Quoted text =
Before I moved to Mexico I participated in Big Brother Big Sisters of NYC for many years www.bigsnyc.org. For those who are not familiar it is a mentoring program for inner-city youth.
I perform Spoken Word Poetry throughout New York; including the NuYoRican Poetry Café. I try to perform at least once with every return to NYC from Mexico. The most important fact to know about me is that I am a “salsaholic” I dance salsa whenever I have time to get out there. It’s in my blood, if there is salsa music playing, I’m dancing!
Six Degrees: How many years have you been in the staffing industry?
KRISTEN: I have been in the industry for quite a few years, I first started when I was a freshman in High school.
Six Degrees: How did you get started as a recruiter?
KRISTEN: I began interning while in H.S at an HR Recruiting firm based in Connecticut, K. Russo Associates, Inc. I started by filing paperwork (which I hated) and uploading resumes into Vurve. Slowly, they allowed me to answer the telephones. The position continued to gradually evolve. Karen (the president of K. Russo Associates) began to invite me into the interviews, where I was strictly instructed to take notes and shut-up. Following the interviews I would compare my notes with the notes of Karen or the other recruiter’s. Eventually, I began screening resumes, searching the database for internal candidates, researching passive leads on the internet, and interviewing new, junior leveled candidates.
After graduating High School I wanted to ensure I liked recruiting and not just K. Russo Associates. I took a position with a boutique consulting firm who places CPA’s. I had a mini office on 5th Ave. in NYC and thought I was going to move up quickly. After my first commission check, I swiftly discovered- I had much to learn; like negotiating! I learned a great deal from my “5th Ave” boss, but I decided to focus on school, graduate college and later I went back to work with K. Russo Associates again. Whew, that was a mouth full!

Dataset =
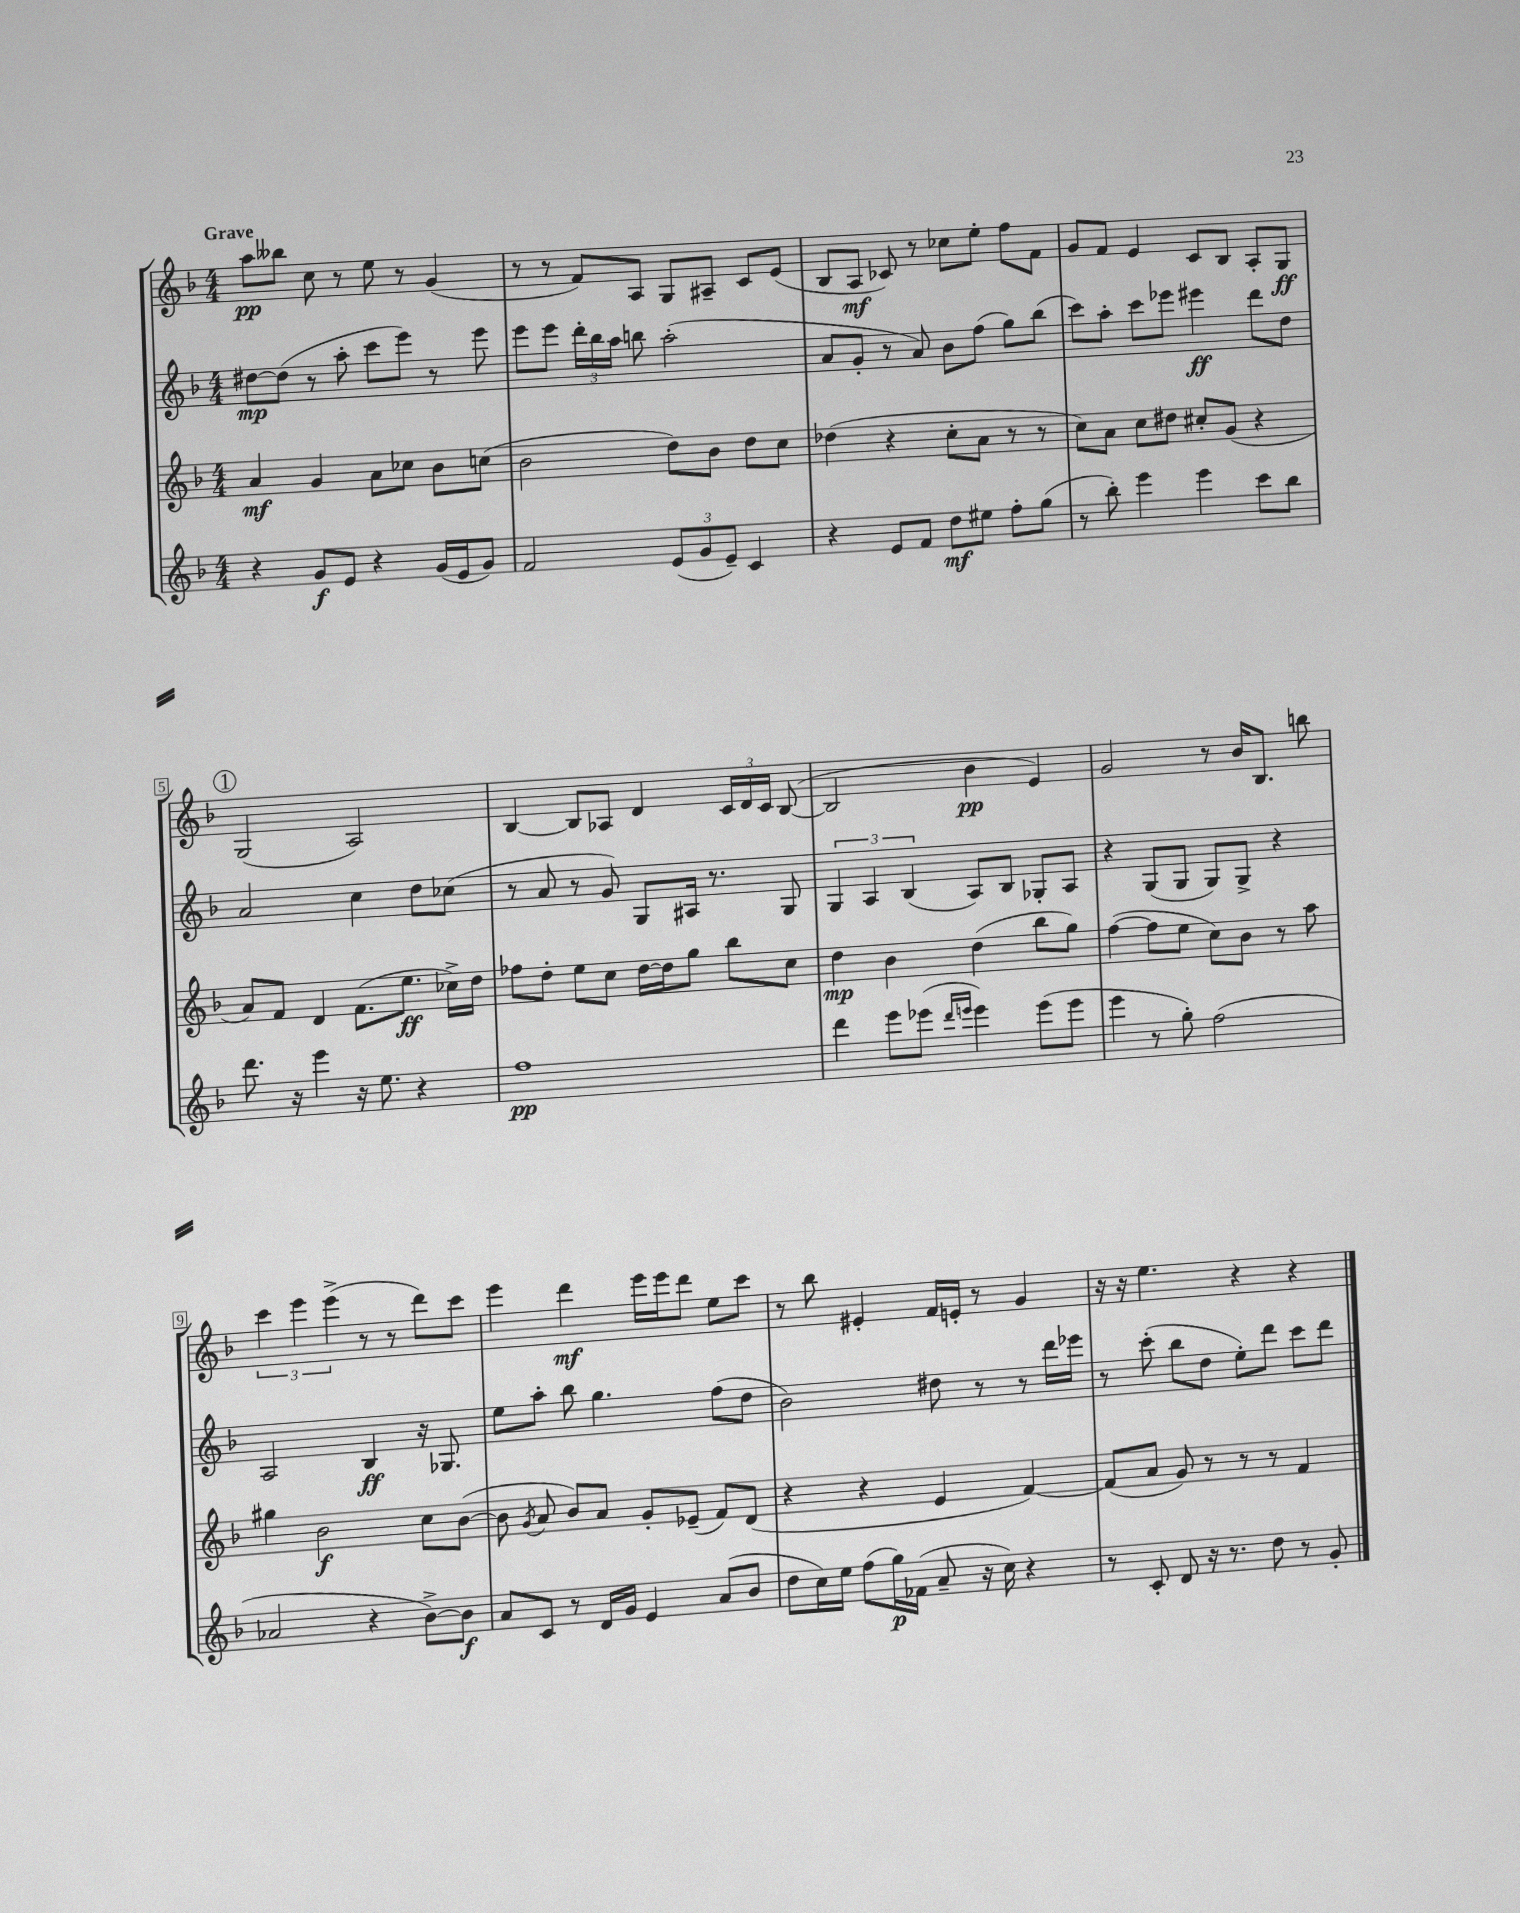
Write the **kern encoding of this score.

**kern	**kern	**kern	**kern
*staff4	*staff3	*staff2	*staff1
*clefG2	*clefG2	*clefG2	*clefG2
*k[b-]	*k[b-]	*k[b-]	*k[b-]
*M4/4	*M4/4	*M4/4	*M4/4
4r	4a	[8dd#	8aa
.	.	(8dd#]	8bb--
8g	4g	8r	8cc
8e	.	8aa'	8r
4r	8a	8ccc	8ee
.	8cc-	8eee)	8r
(16g	8b-	8r	(4g
16e	.	.	.
8g)	(8cc	8eee	.
=	=	=	=
2f	2b-	8eee	8r
.	.	8eee	8r
.	.	24ddd'	8f)
.	.	24bb-	.
.	.	24aa	.
.	.	8bb	8A
(12e	8dd)	(2aa'	8G
12g	.	.	.
.	8b-	.	8A#~
12e~)	.	.	.
4c	8dd	.	8c
.	8cc	.	(8e
=	=	=	=
4r	(4dd-	8a	8B-
.	.	8g'	8A
8e	4r	8r	8c-)
8f	.	8a)	8r
8dd	8cc'	8b-	8cc-
8ee#	8a	(8ff	8ee'
8ff'	8r	8gg)	8ff
(8gg	8r	(8bb-	8f
=	=	=	=
8r	8cc)	8ccc)	8g
8bb-')	8a	8aa'	8f
4eee	8cc	8ccc	4e
.	8dd#	8eee-	.
4eee	8cc#'	4eee#	8c
.	(8g	.	8B-
8ccc	4r	8ddd	8A'
8bb-	.	8dd	8G
=	=	=	=
8.ddd	8a)	2a	(2G
.	8f	.	.
16r	.	.	.
4eee	4d	.	.
16r	(8.f	4cc	2A)
8.ee	.	.	.
.	8.ee	.	.
4r	.	8dd	.
.	16cc-^)	(8cc-	.
.	16dd	.	.
=	=	=	=
1ff	8ff-	8r	[4B-
.	8dd'	8a	.
.	8ee	8r	8B-]
.	8cc	8g)	8A-
.	[16dd	8G	4d
.	16dd]	.	.
.	8gg	16A#	.
.	.	8.r	.
.	8bb-	.	24c
.	.	.	24d
.	.	.	24c
.	8cc	8G	([8B-
=	=	=	=
4ddd	4dd	6G	2B-]
.	.	6A	.
8eee	4b-	.	.
.	.	(6B-	.
(8eee-	.	.	.
16qqddd	.	.	.
16qqeee	.	.	.
4eee)	(4dd	8A)	4b-
.	.	8B-	.
(8eee	8bb-	8G-'	4e)
8eee	8gg)	8A	.
=	=	=	=
4eee	([4ff	4r	2g
8r	8ff]	(8G	.
8gg')	8ee	8G	.
(2ff	8cc)	8G)	8r
.	8b-	8G^	16b-
.	.	.	8.B-
.	8r	4r	.
.	8aa	.	8bb
=	=	=	=
2a-	4gg#	2A	6ccc
.	.	.	6eee
.	2b-	.	.
.	.	.	(6eee^
4r	.	4B-	8r
.	.	.	8r
[8b-^)	8cc	16r	8ddd)
.	.	8.G-	.
8b-]	([8b-	.	8ccc
=	=	=	=
8a	8b-]	8ee	4eee
.	8qg	.	.
8c	8a	8aa'	.
8r	8b-)	8bb-	4ddd
16d	8a	4.gg	.
16g	.	.	.
4e	8g'	.	16eee
.	.	.	16eee
.	(8e-~	.	8ddd
(8a	8f)	(8ff	8ee
8b-	(8d	8dd	8ccc
=	=	=	=
8dd	4r	2b-)	8r
16cc)	.	.	8bb-
16ee	.	.	.
(8ff	4r	.	4e#'
16gg)	.	.	.
(16f-	.	.	.
8a~	4e	8dd#	16f
.	.	.	16e'
16r	.	8r	8r
16cc)	.	.	.
4r	[4f)	8r	4g
.	.	16ddd	.
.	.	16eee-	.
=	=	=	=
8r	(8f]	8r	16r
.	.	.	16r
8c'	8a	(8ccc'	4.ee
8d	8g)	8bb-	.
16r	8r	8dd	.
8.r	.	.	.
.	8r	8ee')	4r
8dd	8r	8ddd	.
8r	4f	8ccc	4r
8g'	.	8ddd	.
==	==	==	==
*-	*-	*-	*-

Goal = In the interview, list the duties that come after "Eventually, I began". Rely only on the interview for what follows.

Exercise solution =
- screening resumes
- searching the database for internal candidates
- researching passive leads on the internet
- interviewing new, junior leveled candidates